Extracted information:
···

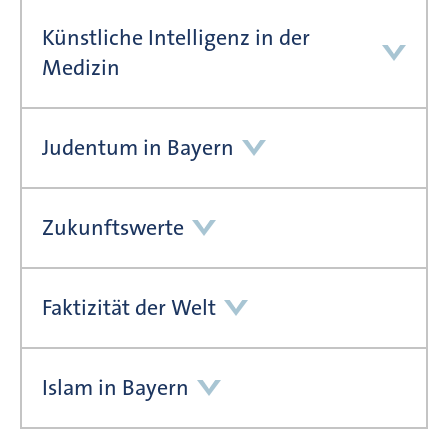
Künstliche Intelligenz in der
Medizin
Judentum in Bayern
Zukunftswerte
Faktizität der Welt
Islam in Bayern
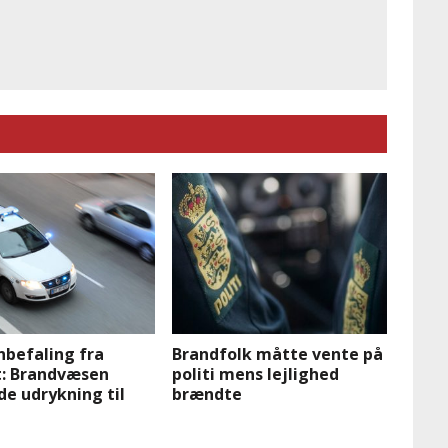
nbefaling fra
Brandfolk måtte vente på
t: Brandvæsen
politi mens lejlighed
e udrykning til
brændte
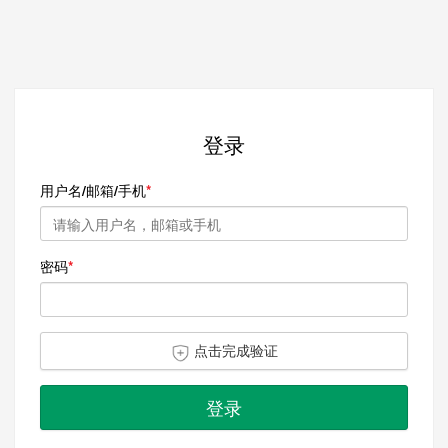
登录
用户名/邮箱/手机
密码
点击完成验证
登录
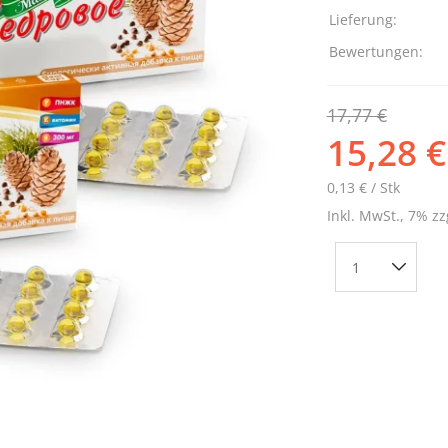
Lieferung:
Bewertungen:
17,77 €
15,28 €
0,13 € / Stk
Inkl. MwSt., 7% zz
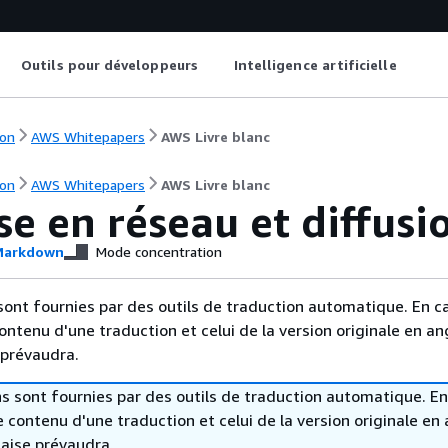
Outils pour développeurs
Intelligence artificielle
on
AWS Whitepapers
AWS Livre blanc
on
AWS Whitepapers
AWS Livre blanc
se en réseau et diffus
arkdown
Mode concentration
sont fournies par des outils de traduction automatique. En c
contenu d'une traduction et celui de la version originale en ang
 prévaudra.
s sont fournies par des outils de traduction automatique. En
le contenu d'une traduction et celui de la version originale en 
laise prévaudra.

···

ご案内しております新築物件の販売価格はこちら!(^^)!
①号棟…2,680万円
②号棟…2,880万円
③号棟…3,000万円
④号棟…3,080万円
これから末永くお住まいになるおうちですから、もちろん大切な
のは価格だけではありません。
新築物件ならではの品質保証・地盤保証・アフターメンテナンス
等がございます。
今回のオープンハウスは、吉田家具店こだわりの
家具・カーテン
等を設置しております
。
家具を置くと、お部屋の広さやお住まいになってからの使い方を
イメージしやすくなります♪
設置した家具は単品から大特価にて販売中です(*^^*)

···

Reproduce the listing above, beginning with the line that contains "Künstliche Intelligenz in der" and continuing through the line that contains "Inkl. MwSt., 7% zz", and leave the pictures out.

Künstliche Intelligenz in der
Medizin
Judentum in Bayern
Zukunftswerte
Faktizität der Welt
Islam in Bayern
nbefaling fra
Brandfolk måtte vente på
t: Brandvæsen
politi mens lejlighed
e udrykning til
brændte
登录
用户名/邮箱/手机
密码
点击完成验证
登录
Lieferung:
Bewertungen:
17,77 €
15,28 €
0,13 € / Stk
Inkl. MwSt., 7% zz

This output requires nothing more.